Les personnes dans la vingtaine sont plus touchées
L’étude a également montré que les effets de la caféine sur la dynamique cérébrale étaient nettement plus prononcés chez les jeunes adultes âgés de 20 à 27 ans que chez les participants d’âge moyen âgés de 41 à 58 ans, en particulier pendant le sommeil paradoxal, la phase associée au rêve. Les jeunes adultes ont réagi plus fortement à la caféine, ce qui est probablement dû à une plus grande densité de récepteurs d’adénosine dans leur cerveau. L’adénosine est une molécule qui s’accumule progressivement dans le cerveau au cours de la journée, provoquant une sensation de fatigue. Les récepteurs d’adénosine diminuent naturellement avec l’âge, ce qui réduit la capacité de la caféine à les bloquer et à améliorer la complexité du cerveau, ce qui pourrait expliquer en partie l’effet plus faible de la caféine chez les participants d’âge moyen.

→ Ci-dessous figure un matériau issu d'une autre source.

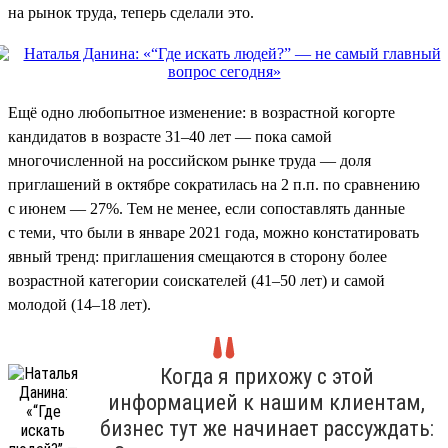
на рынок труда, теперь сделали это.
Ещё одно любопытное изменение: в возрастной когорте
кандидатов в возрасте 31–40 лет — пока самой
многочисленной на российском рынке труда — доля
приглашений в октябре сократилась на 2 п.п. по сравнению
с июнем — 27%. Тем не менее, если сопоставлять данные
с теми, что были в январе 2021 года, можно констатировать
явный тренд: приглашения смещаются в сторону более
возрастной категории соискателей (41–50 лет) и самой
молодой (14–18 лет).
Когда я прихожу с этой
информацией к нашим клиентам,
бизнес тут же начинает рассуждать: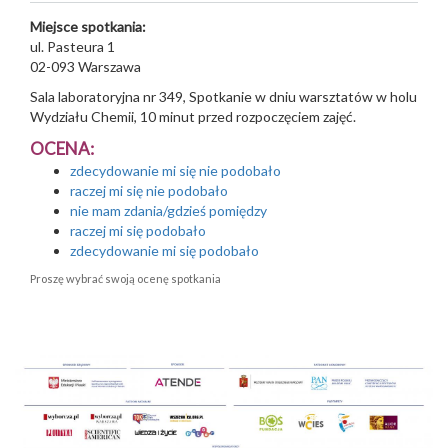
Miejsce spotkania:
ul. Pasteura 1
02-093
Warszawa
Sala laboratoryjna nr 349, Spotkanie w dniu warsztatów w holu
Wydziału Chemii, 10 minut przed rozpoczęciem zajęć.
OCENA:
zdecydowanie mi się nie podobało
raczej mi się nie podobało
nie mam zdania/gdzieś pomiędzy
raczej mi się podobało
zdecydowanie mi się podobało
Proszę wybrać swoją ocenę spotkania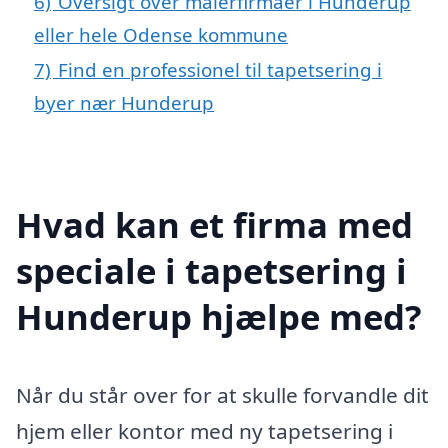
6)
Oversigt over malerfirmaer i Hunderup
eller hele Odense kommune
7)
Find en professionel til tapetsering i
byer nær Hunderup
Hvad kan et firma med
speciale i tapetsering i
Hunderup hjælpe med?
Når du står over for at skulle forvandle dit
hjem eller kontor med ny tapetsering i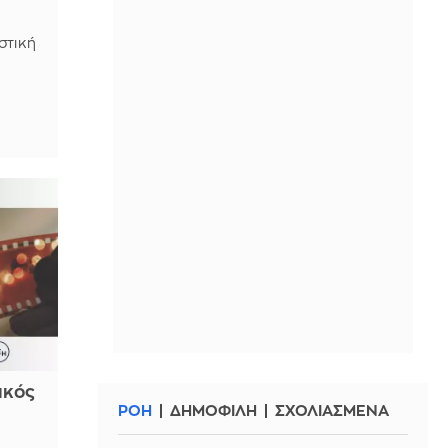
στική
ής.
ικός
ΡΟΗ
ΔΗΜΟΦΙΛΗ
ΣΧΟΛΙΑΣΜΕΝΑ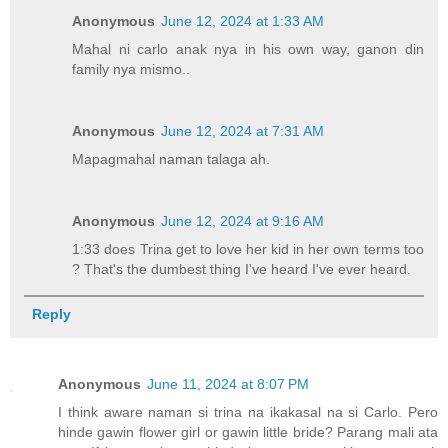
Anonymous
June 12, 2024 at 1:33 AM
Mahal ni carlo anak nya in his own way, ganon din
family nya mismo..
Anonymous
June 12, 2024 at 7:31 AM
Mapagmahal naman talaga ah.
Anonymous
June 12, 2024 at 9:16 AM
1:33 does Trina get to love her kid in her own terms too
? That's the dumbest thing I've heard I've ever heard.
Reply
Anonymous
June 11, 2024 at 8:07 PM
I think aware naman si trina na ikakasal na si Carlo. Pero
hinde gawin flower girl or gawin little bride? Parang mali ata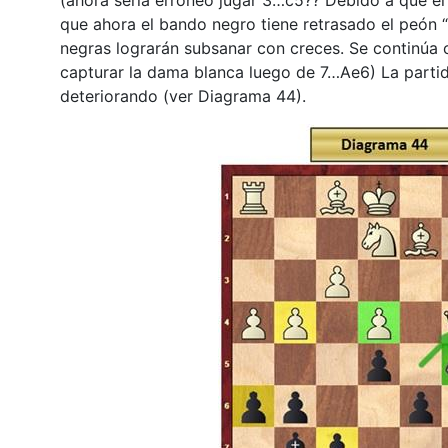
que ahora el bando negro tiene retrasado el peón “
negras lograrán subsanar con creces. Se continúa
capturar la dama blanca luego de 7…Ae6) La parti
deteriorando (ver Diagrama 44).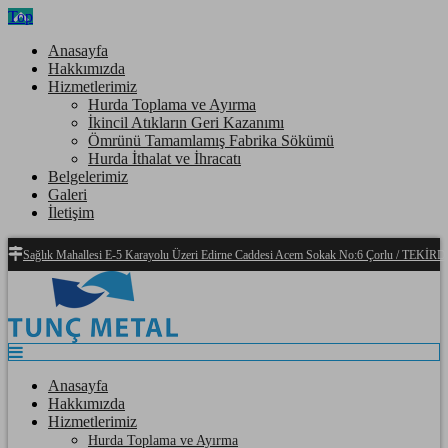
Top
Anasayfa
Hakkımızda
Hizmetlerimiz
Hurda Toplama ve Ayırma
İkincil Atıkların Geri Kazanımı
Ömrünü Tamamlamış Fabrika Sökümü
Hurda İthalat ve İhracatı
Belgelerimiz
Galeri
İletişim
Sağlık Mahallesi E-5 Karayolu Üzeri Edirne Caddesi Acem Sokak No:6 Çorlu / TEKİ
Anasayfa
Hakkımızda
Hizmetlerimiz
Hurda Toplama ve Ayırma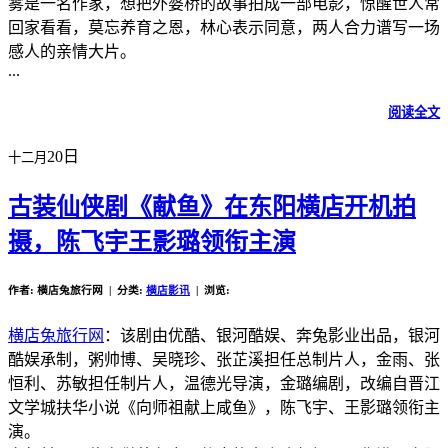
雾是一名作家，想把外婆桥的故事拍成一部电影，惊醒世人常
回家看看，莫忘养育之恩，林心表示同意，两人合力谱写一场
感人的亲情大片。
...
阅读全文
20日
十二月
古装仙侠剧《献鱼》在东阳横店开机拍
摄，陈飞宇王影璐领衔主演
作者: 横店兔旅行网 | 分类:
横店影讯
| 浏览:
横店兔旅行网
：该剧由优酷、银河酷娱、奔兔影业出品，银河
酷娱承制，粥帅博、吴晓珍、张芷溪担任总制片人，金雨、张
恒利、苏敏担任制片人，温德光导演，金璐编剧，改编自晋江
文学城扶华小说《向师祖献上咸鱼》，陈飞宇、王影璐领衔主
演。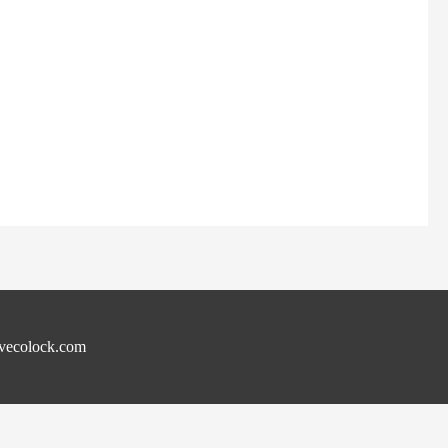
ecolock.com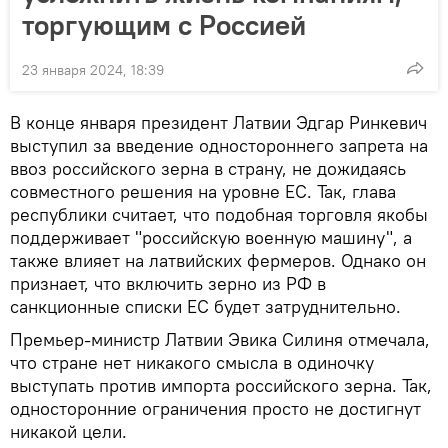
торгующим с Россией
23 января 2024, 18:39
В конце января президент Латвии Эдгар Ринкевич
выступил за введение одностороннего запрета на
ввоз российского зерна в страну, не дожидаясь
совместного решения на уровне ЕС. Так, глава
республики считает, что подобная торговля якобы
поддерживает "российскую военную машину", а
также влияет на латвийских фермеров. Однако он
признает, что включить зерно из РФ в
санкционные списки ЕС будет затруднительно.
Премьер-министр Латвии Эвика Силиня отмечала,
что стране нет никакого смысла в одиночку
выступать против импорта российского зерна. Так,
односторонние ограничения просто не достигнут
никакой цели.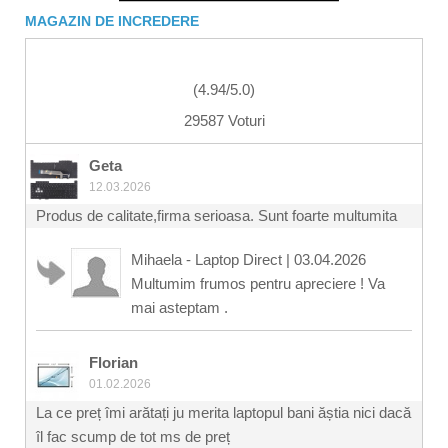
MAGAZIN DE INCREDERE
(
4.94
/
5.0
)
29587 Voturi
Geta
12.03.2026
Produs de calitate,firma serioasa. Sunt foarte multumita
Mihaela - Laptop Direct
|
03.04.2026
Multumim frumos pentru apreciere ! Va
mai asteptam .
Florian
01.02.2026
La ce preț îmi arătați ju merita laptopul bani ăștia nici dacă
îl fac scump de tot ms de preț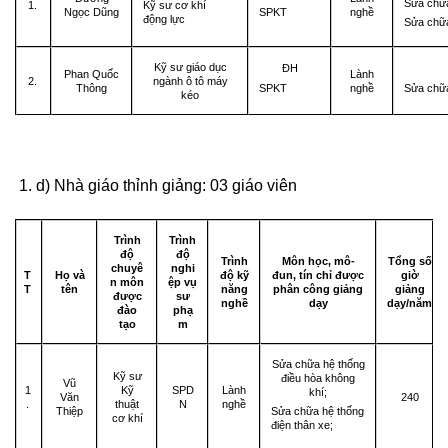
Sửa chữa
Kỹ sư cơ khí
1.
SPKT
Ngọc Dũng
nghề
động lực
Sửa chữa
Kỹ sư giáo dục
ĐH
Phan Quốc
Lành
2.
ngành ô tô máy
SPKT
Sửa chữa
Thông
nghề
kéo
d) Nhà giáo thỉnh giảng: 03 giáo viên
Trình
Trình
độ
độ
Trình
Môn học, mô-
Tổ
ng số
chuyê
nghi
T
Họ và
độ kỹ
đun, tín chỉ được
giờ
n môn
ệp vụ
T
tên
năng
phân công giảng
giảng
được
sư
nghề
dạy
dạy/năm
đào
phạ
tạo
m
Sửa chữa hệ thống
Kỹ sư
điều hòa không
Vũ
1
Kỹ
SPD
Lành
khí;
Văn
240
.
thuật
N
nghề
Thiệp
Sửa chữa hệ thống
cơ khí
điện thân xe;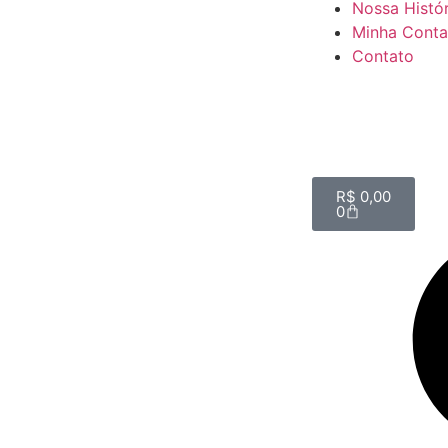
Nossa Histór
Minha Conta
Contato
R$
0,00
0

Ces différences liées à l’âge suggèrent que les cerveaux plus jeunes pourraient être plus sensibles aux effets stimulants de la caféine. Étant donné la prévalence mondiale de la caféine, en particulier comme remède quotidien contre la fatigue, les chercheurs soulignent l’importance de comprendre ses effets complexes sur l’activité cérébrale dans différents groupes d’âge et conditions de santé. Ils ajoutent que des recherches supplémentaires sont nécessaires pour clarifier comment ces changements neuronaux affectent la santé cognitive et le fonctionnement quotidien, et pour éventuellement développer des recommandations personnalisées pour la consommation de caféine.